The library is a nine-story, Pueblo Revival style building constructed from reinforced concrete, brick, and structural clay tile. The original 1938 section of the library consists of a great hall, five reading rooms, and the central nine-story stack tower, which was designed to hold 225,000 volumes. The interior trim and furnishings were handmade by local artisans employed by the WPA, including hand-carved corbels, vigas, and heating register covers, wrought-iron banisters, door handles, and gates, and punched-tin light fixtures. Four murals in the great hall were created by Kenneth Miller Adams. To the east of the original section are two additions, completed in 1966 and 1973 respectively, which brought the total size of the library to approximately 224000 ft2.

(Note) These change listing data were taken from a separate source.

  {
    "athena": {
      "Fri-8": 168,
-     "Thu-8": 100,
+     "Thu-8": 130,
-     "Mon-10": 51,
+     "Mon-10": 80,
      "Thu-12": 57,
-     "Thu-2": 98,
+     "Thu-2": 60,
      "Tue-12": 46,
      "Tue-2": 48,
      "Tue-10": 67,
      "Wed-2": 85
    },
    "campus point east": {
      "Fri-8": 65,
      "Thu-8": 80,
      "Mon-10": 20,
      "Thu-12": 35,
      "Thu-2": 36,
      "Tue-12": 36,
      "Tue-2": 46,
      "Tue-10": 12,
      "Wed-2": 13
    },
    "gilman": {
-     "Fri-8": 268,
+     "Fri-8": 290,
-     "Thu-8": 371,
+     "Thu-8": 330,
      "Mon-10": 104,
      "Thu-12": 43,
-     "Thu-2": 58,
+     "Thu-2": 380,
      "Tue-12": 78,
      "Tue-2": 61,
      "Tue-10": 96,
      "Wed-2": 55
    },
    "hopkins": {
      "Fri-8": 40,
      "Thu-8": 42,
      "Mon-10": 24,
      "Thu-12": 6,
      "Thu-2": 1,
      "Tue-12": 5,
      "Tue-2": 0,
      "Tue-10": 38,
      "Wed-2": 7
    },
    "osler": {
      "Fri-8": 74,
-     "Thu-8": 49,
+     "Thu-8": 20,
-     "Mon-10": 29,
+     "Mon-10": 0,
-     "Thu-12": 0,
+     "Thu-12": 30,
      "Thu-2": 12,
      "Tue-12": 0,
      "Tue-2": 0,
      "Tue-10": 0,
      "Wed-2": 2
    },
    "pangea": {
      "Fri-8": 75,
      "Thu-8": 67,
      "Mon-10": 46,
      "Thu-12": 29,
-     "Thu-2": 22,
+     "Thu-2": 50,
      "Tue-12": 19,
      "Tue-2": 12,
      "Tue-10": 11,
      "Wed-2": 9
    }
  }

==Zimmerman Library Fire==

On April 30, 2006, a fire in the basement of the building triggered the fire alarms and alerted staff and patrons to evacuate the building quickly. Although the Albuquerque Fire Department arrived within minutes, the fire destroyed 30,000 bound periodicals and melted light fixtures and shelves. The incident caused smoke damage throughout the entire library, and the efforts in putting out the fire caused even more damage to the materials, prompting the removal of water-damaged materials beyond repair. Investigators on the scene suspected arson as the cause and confirmed that an accelerant was used to start the fire.

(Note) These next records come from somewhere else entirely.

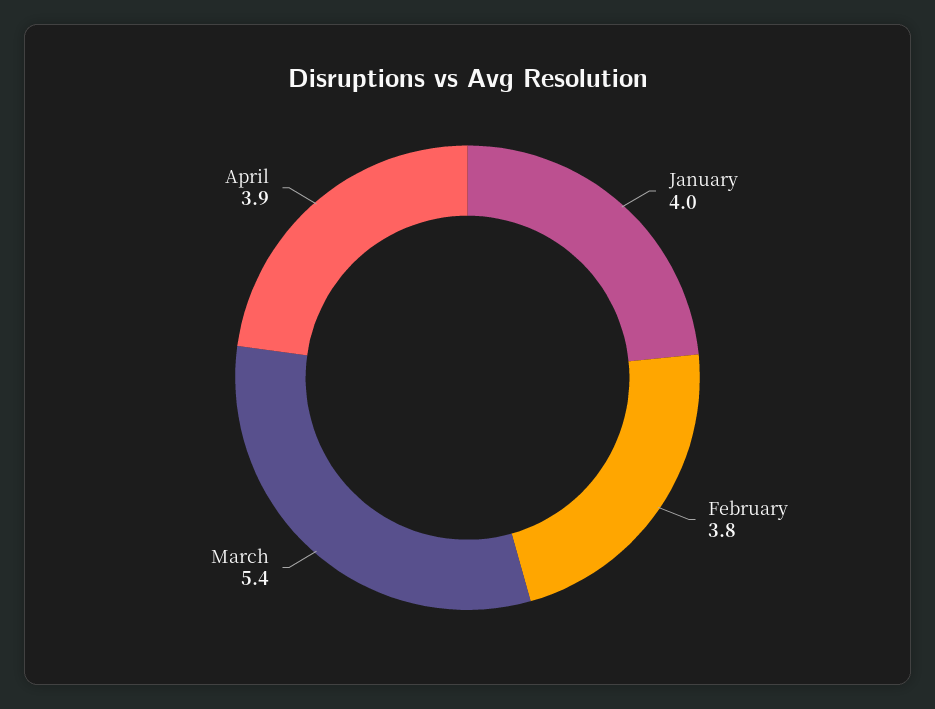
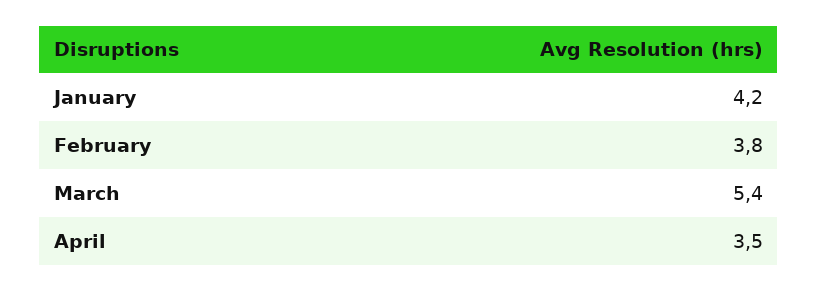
  {
-   "January": 4,
+   "January": 4.2,
    "February": 3.8,
    "March": 5.4,
-   "April": 3.9
+   "April": 3.5
  }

In the days following the disaster, the University Libraries (UL) staff relied on their emergency plans and developed protocols with the intent to recover as much of the material as possible. Because of the damage from the fire, the basement at Zimmerman Library was promptly redesigned to be more patron-friendly and incorporate more study areas. The remodel also included the installation of fire suppression sprinklers, which Zimmerman did not have when the disaster occurred.